Repeat the lines below exactly as written, please, from the line with "nuova mappa prevista" to the line with "Aktuální zprávy obce", both lines included, and no others.

_MATERIAL FOR THIS EXERCISE_:
# # # # #

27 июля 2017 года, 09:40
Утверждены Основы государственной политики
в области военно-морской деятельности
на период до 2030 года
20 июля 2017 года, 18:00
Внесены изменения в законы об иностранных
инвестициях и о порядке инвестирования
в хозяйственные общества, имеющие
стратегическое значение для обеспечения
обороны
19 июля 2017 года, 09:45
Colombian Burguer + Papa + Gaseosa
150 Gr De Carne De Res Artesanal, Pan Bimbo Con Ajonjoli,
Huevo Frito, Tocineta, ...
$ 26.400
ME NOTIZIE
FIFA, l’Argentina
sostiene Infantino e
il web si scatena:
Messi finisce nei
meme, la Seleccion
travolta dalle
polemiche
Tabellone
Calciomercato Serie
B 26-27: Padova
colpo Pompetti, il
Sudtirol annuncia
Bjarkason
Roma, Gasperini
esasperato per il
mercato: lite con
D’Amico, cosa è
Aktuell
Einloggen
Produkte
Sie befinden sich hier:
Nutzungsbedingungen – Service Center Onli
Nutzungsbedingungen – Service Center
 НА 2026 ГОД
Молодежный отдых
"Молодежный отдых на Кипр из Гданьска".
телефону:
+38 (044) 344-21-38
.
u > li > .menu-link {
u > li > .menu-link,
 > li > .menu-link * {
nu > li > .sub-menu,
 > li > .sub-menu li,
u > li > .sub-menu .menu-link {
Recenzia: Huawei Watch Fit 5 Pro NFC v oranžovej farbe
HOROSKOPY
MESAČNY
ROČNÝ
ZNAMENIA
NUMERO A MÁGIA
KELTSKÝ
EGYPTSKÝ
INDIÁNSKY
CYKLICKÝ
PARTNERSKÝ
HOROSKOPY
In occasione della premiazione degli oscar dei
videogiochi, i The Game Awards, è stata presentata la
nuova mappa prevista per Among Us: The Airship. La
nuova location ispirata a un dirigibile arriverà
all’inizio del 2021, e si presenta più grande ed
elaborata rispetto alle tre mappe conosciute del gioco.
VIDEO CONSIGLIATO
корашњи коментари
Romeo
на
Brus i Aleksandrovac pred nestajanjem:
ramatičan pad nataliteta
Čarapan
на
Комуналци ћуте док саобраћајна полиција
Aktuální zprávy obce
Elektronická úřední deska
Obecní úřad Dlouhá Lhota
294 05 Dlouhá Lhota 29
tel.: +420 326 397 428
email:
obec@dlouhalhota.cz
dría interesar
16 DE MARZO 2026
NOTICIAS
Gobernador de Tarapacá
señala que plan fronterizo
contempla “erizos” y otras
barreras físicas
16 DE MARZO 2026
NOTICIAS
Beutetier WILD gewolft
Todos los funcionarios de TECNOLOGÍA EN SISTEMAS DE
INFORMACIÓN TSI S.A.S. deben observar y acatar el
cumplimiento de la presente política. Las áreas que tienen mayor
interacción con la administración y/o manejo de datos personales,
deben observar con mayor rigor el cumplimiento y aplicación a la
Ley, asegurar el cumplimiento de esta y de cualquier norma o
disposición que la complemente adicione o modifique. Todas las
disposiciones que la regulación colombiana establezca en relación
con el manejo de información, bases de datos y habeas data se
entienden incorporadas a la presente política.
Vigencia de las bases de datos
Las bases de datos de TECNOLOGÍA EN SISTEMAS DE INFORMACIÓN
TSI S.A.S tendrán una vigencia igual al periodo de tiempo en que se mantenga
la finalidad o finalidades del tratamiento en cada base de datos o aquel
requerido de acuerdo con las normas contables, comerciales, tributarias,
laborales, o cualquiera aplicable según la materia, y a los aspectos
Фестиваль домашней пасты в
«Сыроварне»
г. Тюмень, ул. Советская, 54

# # # # #

_SOLUTION FOR THIS PROBLEM_:
nuova mappa prevista per Among Us: The Airship. La
nuova location ispirata a un dirigibile arriverà
all’inizio del 2021, e si presenta più grande ed
elaborata rispetto alle tre mappe conosciute del gioco.
VIDEO CONSIGLIATO
корашњи коментари
Romeo
на
Brus i Aleksandrovac pred nestajanjem:
ramatičan pad nataliteta
Čarapan
на
Комуналци ћуте док саобраћајна полиција
Aktuální zprávy obce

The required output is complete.